The 2015 Delhi edition wanted to emphasise its four key formats that the festival events are categorised into: art and craft, storytelling, drama, and workshops. In the poster that acts as the primary announcement material, these were imagined as masks that the children are seen wearing. “Art and craft” imagines itself to be a colour palette dotted with vibrant colours and brushes to get started anytime, anywhere. “Storytelling” is a kahani tree, the legendary tree under which many a stories have been told. “Drama” is a tiger (Bengal was a highlight this year), who with his best friend, the monkey of Bookaroo, considers itself to be the best performer ever.

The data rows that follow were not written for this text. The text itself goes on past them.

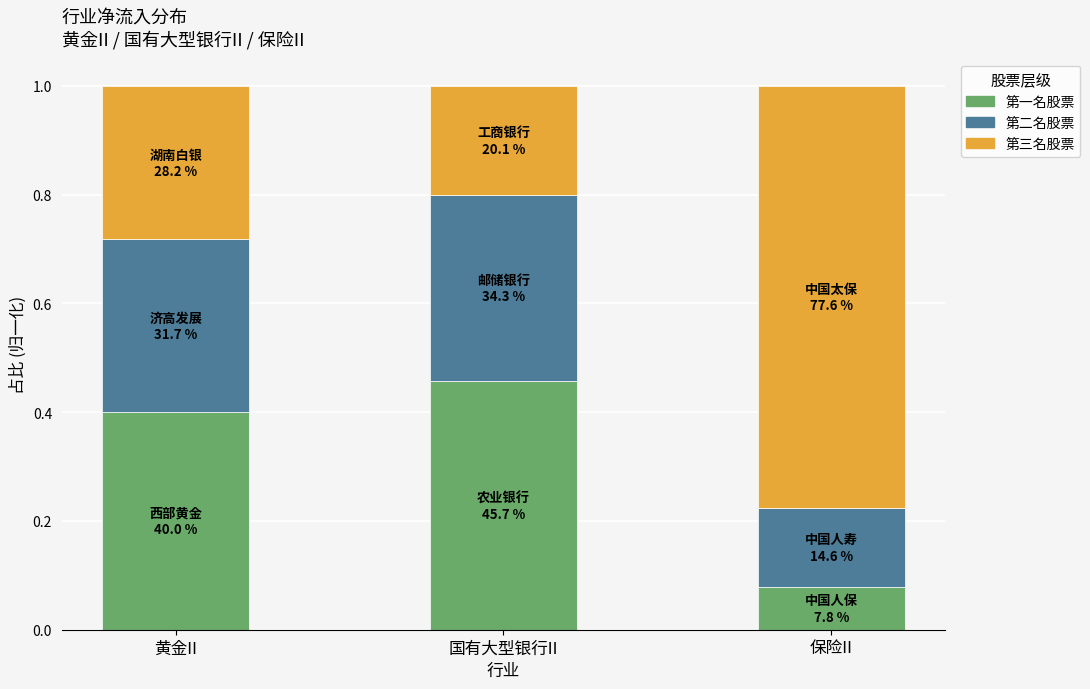

What is the total value across all series at 黄金II?

1.0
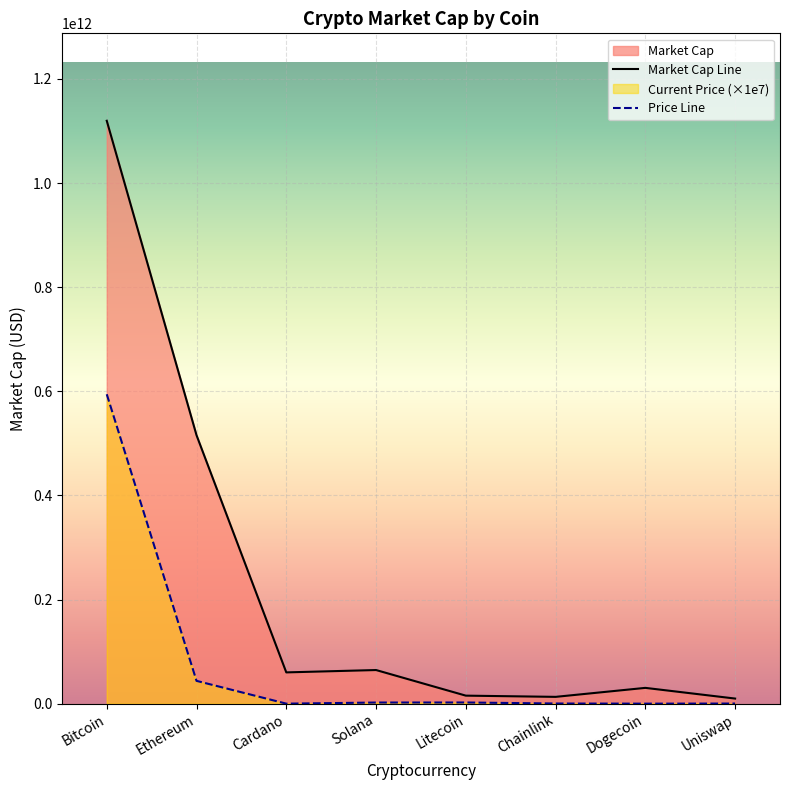

The value of Price Line at Chainlink is 190401544.0. True or false?

False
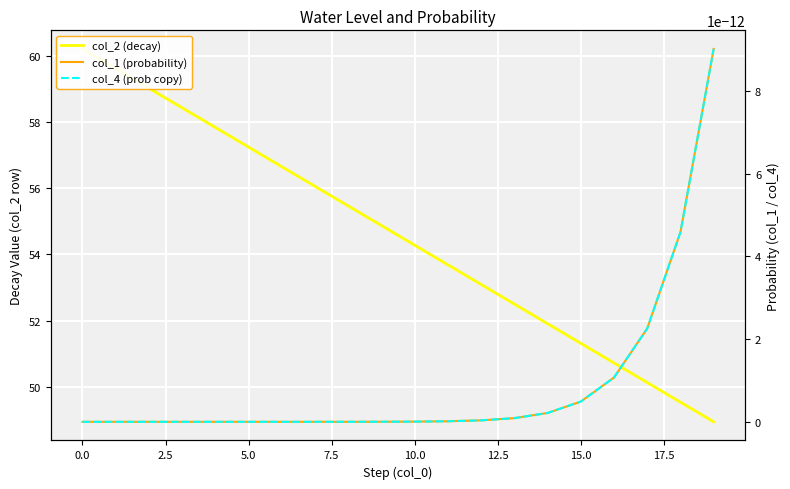

What is the lowest value of the col_2 (decay) series?

49.0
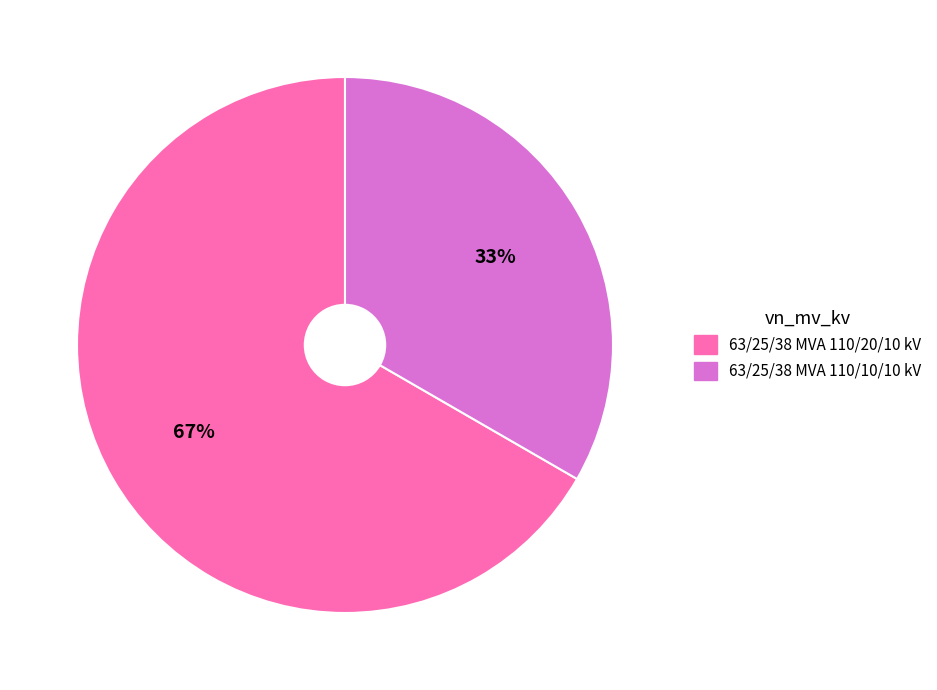

Approximately how many times larger is the value at 63/25/38 MVA 110/10/10 kV compared to 63/25/38 MVA 110/20/10 kV?

0.5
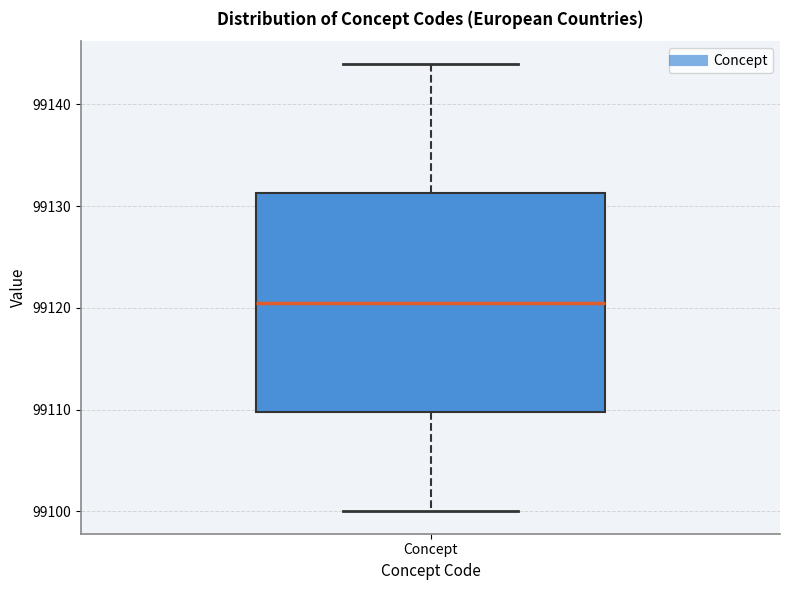

Transcribe this box plot: give where the median line is, the range the box spans, and where the two whiskers end, as read against the y-axis. The values are not printed on the chart, so give them approximately, as read against the axis.

median 99121, box 99110 to 99131, whiskers 99100 to 99144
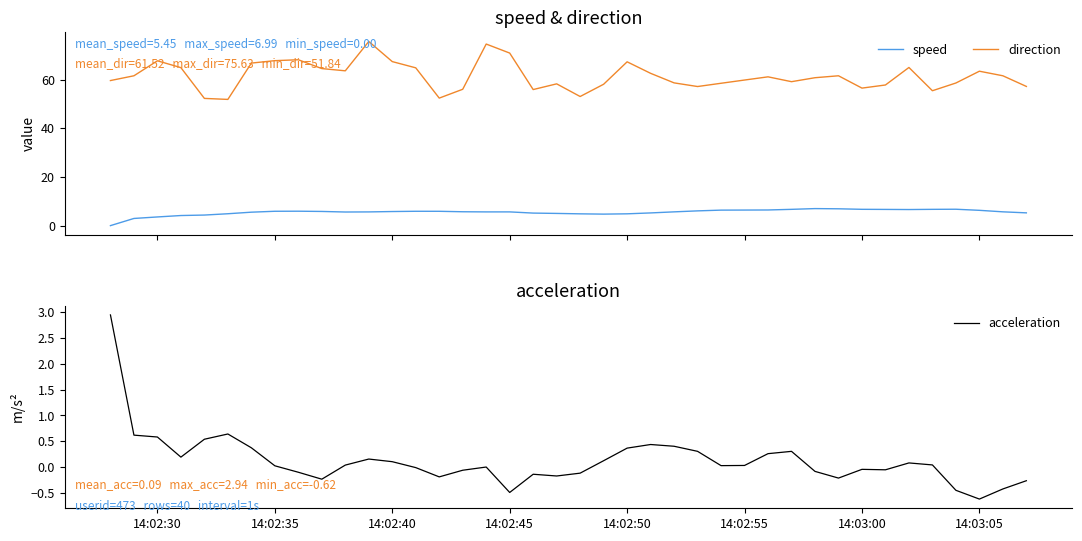

What is the minimum value for direction?

51.8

And “workshops” is a tech-savvy screen that let’s its face do the talking, literally. Together these four ensure there’s never a dull moment at Bookaroo.
The 2014 edition was all about an undersea wonderland of books, that’s inhabited by a Mr. Octobook who is always busy reading eight books simultaneously, a pirate sea horse who can always be seen in its favourite dress: alphabet G, a newly discovered species of crab with five pairs of eyes on equal number of books and a pair of pencils to poke whoever is found not reading a book, an oyster that rewards its reader with a real pearl, and a horde of fish in different shapes, sizes and formations. Children can be seen going bonkers in this wonderland as they find it difficult to decide which is more exciting: staying on deck or swimming amongst the corals.
“The beauty of working with Tiffinbox’s three musketeers is the attention to detail that they bring to the table. You can hear the gears engaging as Rohit patiently gives shape to your rambling brief even as Sriparna cuts to the core of the issue. And when you hear the assenting Dwarka drawl, you can be sure that everything is going to be all right with the end result. Brainstorming meetings with them are fun outings for us. As producers of a children’s lit fest, we wouldn’t have liked it any other way.”